··· INPUT MATERIAL

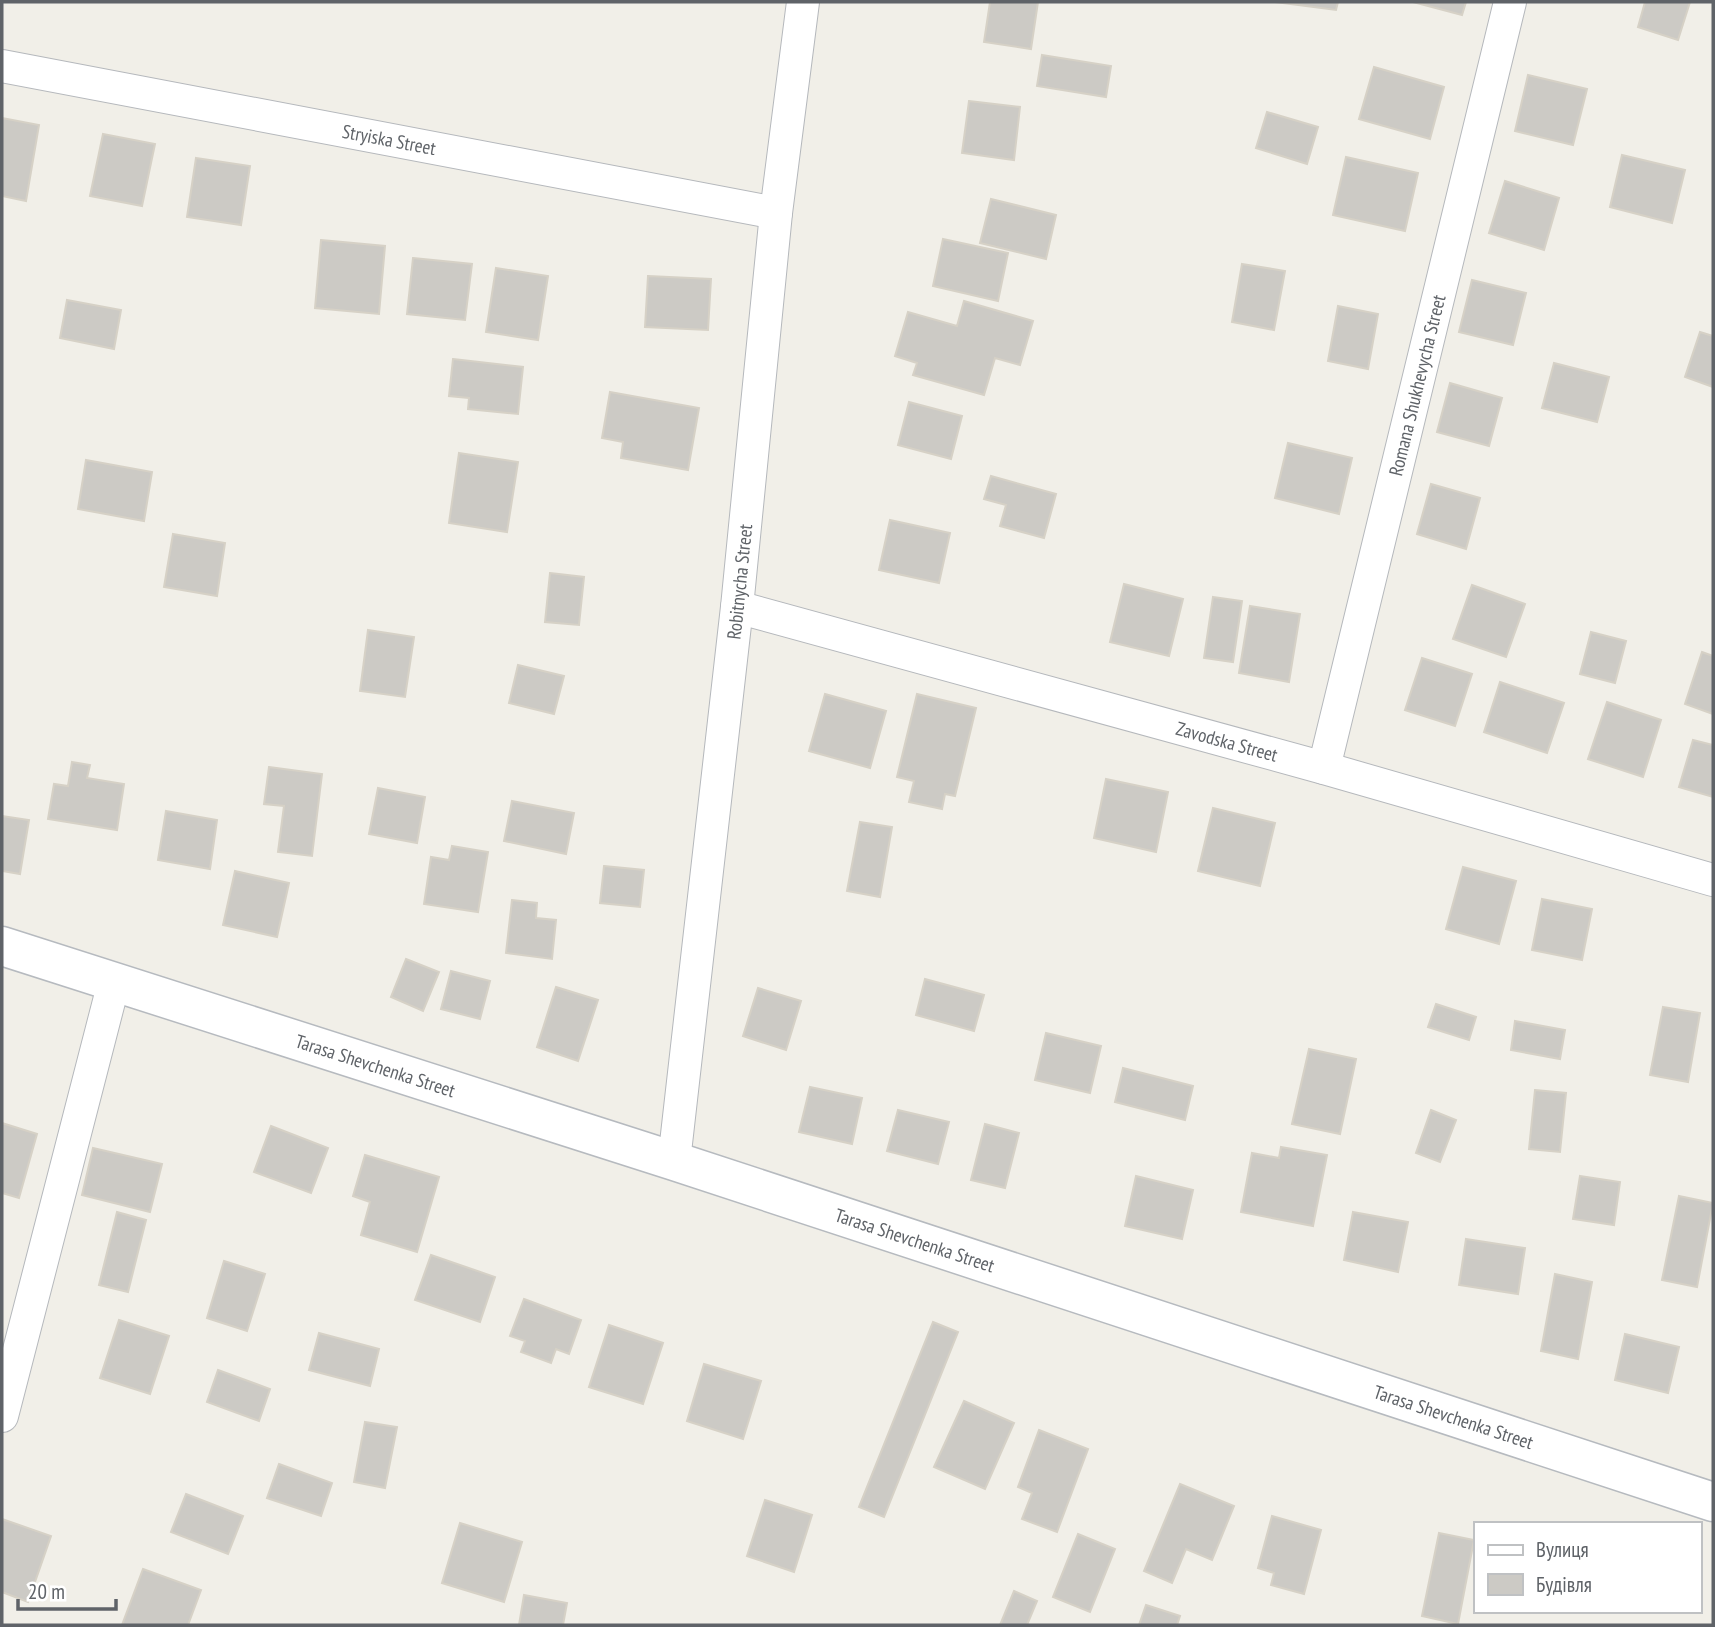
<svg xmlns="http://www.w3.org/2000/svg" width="1715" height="1627" font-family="'PT Sans Narrow',sans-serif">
<rect width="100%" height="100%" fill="#f1efe8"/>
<path fill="#cccac5" stroke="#d6d1c6" stroke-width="2" d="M990 2H1038L1031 49 984 42Z
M1275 2H1338L1336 10Z
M1413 2H1466L1462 15Z
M1645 2H1690L1678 40 1638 27Z
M1042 55 1111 66 1106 97 1037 86Z
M1374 67 1444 87 1430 139 1359 119Z
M1528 75 1587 89 1573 145 1515 131Z
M969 101 1020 107 1014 160 962 153Z
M1267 112 1318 127 1307 164 1256 148Z
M2 118 39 125 26 201 2 196Z
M103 134 155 144 142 206 90 196Z
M1622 155 1685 170 1672 223 1610 207Z
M1346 157 1418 173 1405 231 1333 215Z
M196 158 250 166 241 225 187 217Z
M1505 181 1559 198 1544 250 1489 233Z
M991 199 1056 215 1046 259 980 243Z
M943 239 1008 253 998 301 933 286Z
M321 240 385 246 379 314 315 308Z
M413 258 472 264 465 320 407 314Z
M1242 264 1285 271 1274 330 1232 322Z
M496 268 548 276 538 340 486 332Z
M648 276 711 279 708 330 645 327Z
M1472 280 1526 293 1513 345 1459 332Z
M67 300 121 310 114 349 60 338Z
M964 301 1033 321 1020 365 995 358 984 395 913 375 917 363 895 356 908 312 957 326Z
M1338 306 1378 314 1368 369 1328 361Z
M1700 332 1713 336V387L1685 377Z
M453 359 523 367 518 414 468 409 469 398 449 396Z
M1554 363 1609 377 1597 422 1542 408Z
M1450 383 1502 398 1489 446 1437 432Z
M610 392 699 408 688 470 621 458 623 442 602 438Z
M909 402 962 416 951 459 898 445Z
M1288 443 1352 458 1339 514 1275 498Z
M459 453 518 462 507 532 449 523Z
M86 460 152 472 144 521 78 509Z
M991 476 1056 494 1044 538 1000 526 1006 505 984 499Z
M1431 484 1480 498 1466 549 1417 534Z
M890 520 950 533 939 583 879 570Z
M173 534 225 543 217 596 164 587Z
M550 573 584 577 579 625 545 622Z
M1124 584 1183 599 1169 656 1110 642Z
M1472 585 1525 604 1506 657 1453 639Z
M1213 597 1242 601 1233 662 1204 658Z
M1250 606 1300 614 1289 682 1239 673Z
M368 630 414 637 405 697 360 691Z
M1591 632 1626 641 1615 683 1580 674Z
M1702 652 1713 656V714L1685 704Z
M1422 658 1472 674 1455 726 1405 710Z
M518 665 564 676 554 714 509 703Z
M1500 682 1564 703 1547 753 1484 732Z
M825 694 886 711 870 768 809 751Z
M917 694 976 708 955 796 945 794 942 809 909 802 914 781 897 777Z
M1607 702 1661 720 1643 777 1588 759Z
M1693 740 1713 745V797L1679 787Z
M72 762 90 765 87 778 124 784 117 830 48 819 54 784 68 786Z
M269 767 322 774 312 856 278 852 284 806 264 804Z
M1106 779 1168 792 1156 852 1094 838Z
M378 788 425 797 417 843 369 834Z
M512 801 574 813 566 854 504 841Z
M1213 808 1275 823 1260 886 1198 871Z
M166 811 217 820 210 869 158 860Z
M2 816 29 820 20 874 2 871Z
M860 822 892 827 880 897 847 891Z
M452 846 488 852 478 912 424 904 431 857 449 860Z
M604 866 644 870 640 907 600 903Z
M1463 867 1516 881 1499 944 1446 929Z
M235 871 289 883 277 937 223 925Z
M1542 899 1592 909 1582 960 1532 950Z
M512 900 537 903 536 918 556 920 552 959 506 953Z
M406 959 439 972 423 1011 391 997Z
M451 971 490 981 480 1019 441 1009Z
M925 979 984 995 974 1031 916 1015Z
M556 987 598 1000 578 1061 537 1047Z
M758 988 801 1001 786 1050 743 1036Z
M1436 1004 1476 1017 1469 1040 1428 1027Z
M1663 1007 1700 1013 1688 1082 1650 1075Z
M1515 1021 1565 1030 1560 1059 1511 1050Z
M1046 1033 1101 1046 1090 1093 1035 1080Z
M1309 1049 1356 1059 1340 1134 1292 1124Z
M1123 1068 1193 1086 1185 1120 1115 1102Z
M810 1087 862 1098 852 1144 799 1132Z
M1535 1090 1566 1093 1560 1152 1529 1149Z
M898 1110 949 1122 938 1164 887 1151Z
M1431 1110 1456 1120 1440 1162 1416 1153Z
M2 1123 37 1134 19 1198 2 1193Z
M985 1124 1019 1133 1005 1188 971 1180Z
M271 1126 328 1148 311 1193 254 1172Z
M1281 1147 1327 1155 1313 1226 1241 1212 1252 1153 1279 1158Z
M93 1148 162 1164 150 1212 82 1195Z
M365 1155 439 1177 417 1252 361 1235 370 1202 353 1196Z
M1136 1176 1193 1190 1182 1239 1125 1226Z
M1580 1176 1620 1182 1614 1225 1573 1219Z
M1679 1196 1713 1203 1697 1287 1662 1280Z
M117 1212 146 1220 128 1292 99 1285Z
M1353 1212 1408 1222 1398 1272 1344 1260Z
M1466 1239 1525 1248 1518 1294 1459 1285Z
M431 1255 495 1277 480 1322 415 1300Z
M224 1261 265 1274 247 1331 207 1318Z
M1555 1274 1592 1282 1578 1359 1541 1351Z
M524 1299 581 1320 569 1354 556 1349 551 1363 521 1352 525 1341 510 1336Z
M119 1320 169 1336 150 1394 100 1378Z
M933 1322 958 1332 884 1517 859 1507Z
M609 1325 663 1343 643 1404 589 1387Z
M319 1333 379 1349 370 1386 309 1370Z
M1625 1334 1679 1347 1668 1393 1615 1380Z
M704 1364 761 1381 743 1439 687 1421Z
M218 1370 270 1389 259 1421 207 1402Z
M964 1401 1014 1423 985 1489 934 1467Z
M365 1422 397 1427 385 1488 354 1482Z
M1039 1430 1088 1449 1057 1532 1022 1519 1032 1493 1018 1487Z
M279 1464 332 1483 321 1516 267 1498Z
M1180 1484 1234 1506 1212 1560 1186 1549 1172 1583 1144 1571Z
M186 1494 243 1516 228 1554 171 1532Z
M765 1500 812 1515 794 1572 747 1556Z
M1272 1516 1321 1530 1304 1594 1271 1585 1274 1573 1258 1568Z
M2 1519 51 1536 28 1602 2 1592Z
M460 1523 522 1542 504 1602 442 1583Z
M1439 1533 1474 1540 1458 1624 1422 1616Z
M1078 1534 1115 1549 1090 1612 1053 1597Z
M143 1569 201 1590 188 1625H122Z
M1014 1591 1037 1601 1027 1625H1000Z
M524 1595 567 1603 563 1625H519Z
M1146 1605 1180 1616 1177 1625H1139Z"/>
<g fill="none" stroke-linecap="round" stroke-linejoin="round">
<g stroke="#b5b8bc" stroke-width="34">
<g id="street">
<path id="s1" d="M2 66 776 213"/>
<path id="s2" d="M737 607 1324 768 1713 880"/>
<path id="s3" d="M1324 768 1510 2"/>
<path id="s4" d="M674 1161 737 607 776 213 803 2"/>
<path d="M2 1416 114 982"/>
</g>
</g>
<g stroke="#b6babf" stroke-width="41">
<g id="secondary">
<path id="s5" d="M2 946 674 1161 1713 1502"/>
</g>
</g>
<use href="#street" stroke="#fff" stroke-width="32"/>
<use href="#secondary" stroke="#fff" stroke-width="38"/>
</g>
<g text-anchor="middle" stroke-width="5" stroke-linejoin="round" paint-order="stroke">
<g font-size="19" fill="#5f6368" stroke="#fff">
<text dy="7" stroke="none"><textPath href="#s1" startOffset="394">Stryiska Street</textPath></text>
<text dy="7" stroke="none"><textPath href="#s3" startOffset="394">Romana Shukhevycha Street</textPath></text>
<text dy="7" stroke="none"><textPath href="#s4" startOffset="583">Robitnycha Street</textPath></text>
<text dy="7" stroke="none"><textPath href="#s2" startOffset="508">Zavodska Street</textPath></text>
<text dy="7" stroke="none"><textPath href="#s5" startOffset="392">Tarasa Shevchenka Street</textPath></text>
<text dy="7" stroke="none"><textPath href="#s5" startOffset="959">Tarasa Shevchenka Street</textPath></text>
<text dy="7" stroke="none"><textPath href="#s5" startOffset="1526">Tarasa Shevchenka Street</textPath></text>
</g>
</g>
<rect width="1715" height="1627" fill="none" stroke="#5f6368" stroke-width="7"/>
<rect x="1474" y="1522" width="228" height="91" fill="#ffffff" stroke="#bfc1c3" stroke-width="2"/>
<rect x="1488" y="1545" width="35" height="10" fill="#ffffff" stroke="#bfc1c3" stroke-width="2"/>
<text x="1536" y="1557" font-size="21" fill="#5f6368">Вулиця</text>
<rect x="1488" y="1574" width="35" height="21" fill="#cccac5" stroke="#bfc1c3" stroke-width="2"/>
<text x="1536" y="1592" font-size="21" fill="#5f6368">Будівля</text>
<path d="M18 1599v10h98v-10" fill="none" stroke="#5f6368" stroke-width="3.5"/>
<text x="28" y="1599" font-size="21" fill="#5f6368" stroke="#ffffff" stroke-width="5" paint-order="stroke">20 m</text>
</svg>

······

◆ **DIRECTIONS FOR THIS TASK**
For this exercise, repeat exactly the lines of the data above from the one with "M1645 2H1690L1678 40 1638 27Z" down to the one with "M1106 779 1168 792 1156 852 1094 838Z", both end lines included.

◆ **RESULT FOR THIS EXERCISE**
M1645 2H1690L1678 40 1638 27Z
M1042 55 1111 66 1106 97 1037 86Z
M1374 67 1444 87 1430 139 1359 119Z
M1528 75 1587 89 1573 145 1515 131Z
M969 101 1020 107 1014 160 962 153Z
M1267 112 1318 127 1307 164 1256 148Z
M2 118 39 125 26 201 2 196Z
M103 134 155 144 142 206 90 196Z
M1622 155 1685 170 1672 223 1610 207Z
M1346 157 1418 173 1405 231 1333 215Z
M196 158 250 166 241 225 187 217Z
M1505 181 1559 198 1544 250 1489 233Z
M991 199 1056 215 1046 259 980 243Z
M943 239 1008 253 998 301 933 286Z
M321 240 385 246 379 314 315 308Z
M413 258 472 264 465 320 407 314Z
M1242 264 1285 271 1274 330 1232 322Z
M496 268 548 276 538 340 486 332Z
M648 276 711 279 708 330 645 327Z
M1472 280 1526 293 1513 345 1459 332Z
M67 300 121 310 114 349 60 338Z
M964 301 1033 321 1020 365 995 358 984 395 913 375 917 363 895 356 908 312 957 326Z
M1338 306 1378 314 1368 369 1328 361Z
M1700 332 1713 336V387L1685 377Z
M453 359 523 367 518 414 468 409 469 398 449 396Z
M1554 363 1609 377 1597 422 1542 408Z
M1450 383 1502 398 1489 446 1437 432Z
M610 392 699 408 688 470 621 458 623 442 602 438Z
M909 402 962 416 951 459 898 445Z
M1288 443 1352 458 1339 514 1275 498Z
M459 453 518 462 507 532 449 523Z
M86 460 152 472 144 521 78 509Z
M991 476 1056 494 1044 538 1000 526 1006 505 984 499Z
M1431 484 1480 498 1466 549 1417 534Z
M890 520 950 533 939 583 879 570Z
M173 534 225 543 217 596 164 587Z
M550 573 584 577 579 625 545 622Z
M1124 584 1183 599 1169 656 1110 642Z
M1472 585 1525 604 1506 657 1453 639Z
M1213 597 1242 601 1233 662 1204 658Z
M1250 606 1300 614 1289 682 1239 673Z
M368 630 414 637 405 697 360 691Z
M1591 632 1626 641 1615 683 1580 674Z
M1702 652 1713 656V714L1685 704Z
M1422 658 1472 674 1455 726 1405 710Z
M518 665 564 676 554 714 509 703Z
M1500 682 1564 703 1547 753 1484 732Z
M825 694 886 711 870 768 809 751Z
M917 694 976 708 955 796 945 794 942 809 909 802 914 781 897 777Z
M1607 702 1661 720 1643 777 1588 759Z
M1693 740 1713 745V797L1679 787Z
M72 762 90 765 87 778 124 784 117 830 48 819 54 784 68 786Z
M269 767 322 774 312 856 278 852 284 806 264 804Z
M1106 779 1168 792 1156 852 1094 838Z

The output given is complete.